§ **About this exercise**
A word-for-word transcript of the closing lines is required: from the one with "The common offense" through the final line of the data.

Material for the task Block Start

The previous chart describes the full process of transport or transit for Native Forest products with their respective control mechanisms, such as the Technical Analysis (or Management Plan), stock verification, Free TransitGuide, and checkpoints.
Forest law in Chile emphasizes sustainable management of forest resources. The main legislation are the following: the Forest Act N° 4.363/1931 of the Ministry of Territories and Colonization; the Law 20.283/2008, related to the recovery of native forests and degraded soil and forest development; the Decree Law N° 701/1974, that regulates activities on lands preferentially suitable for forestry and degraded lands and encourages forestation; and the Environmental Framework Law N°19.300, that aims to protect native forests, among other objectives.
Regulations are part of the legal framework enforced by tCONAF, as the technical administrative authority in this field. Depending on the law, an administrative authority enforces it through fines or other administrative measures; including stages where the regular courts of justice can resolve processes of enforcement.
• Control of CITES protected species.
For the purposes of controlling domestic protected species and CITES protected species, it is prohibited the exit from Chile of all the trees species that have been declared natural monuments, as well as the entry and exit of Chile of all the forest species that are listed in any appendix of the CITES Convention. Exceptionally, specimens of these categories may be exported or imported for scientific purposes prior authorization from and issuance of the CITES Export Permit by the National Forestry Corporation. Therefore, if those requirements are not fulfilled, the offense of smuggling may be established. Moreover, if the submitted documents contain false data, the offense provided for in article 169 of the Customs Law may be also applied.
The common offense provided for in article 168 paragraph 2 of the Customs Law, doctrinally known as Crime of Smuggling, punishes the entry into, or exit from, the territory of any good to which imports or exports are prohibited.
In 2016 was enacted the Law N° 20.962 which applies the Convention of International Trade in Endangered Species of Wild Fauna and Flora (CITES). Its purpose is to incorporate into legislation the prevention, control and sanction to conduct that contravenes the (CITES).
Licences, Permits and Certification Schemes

Material for the task Block End

§ **Task answer**
The common offense provided for in article 168 paragraph 2 of the Customs Law, doctrinally known as Crime of Smuggling, punishes the entry into, or exit from, the territory of any good to which imports or exports are prohibited.
In 2016 was enacted the Law N° 20.962 which applies the Convention of International Trade in Endangered Species of Wild Fauna and Flora (CITES). Its purpose is to incorporate into legislation the prevention, control and sanction to conduct that contravenes the (CITES).
Licences, Permits and Certification Schemes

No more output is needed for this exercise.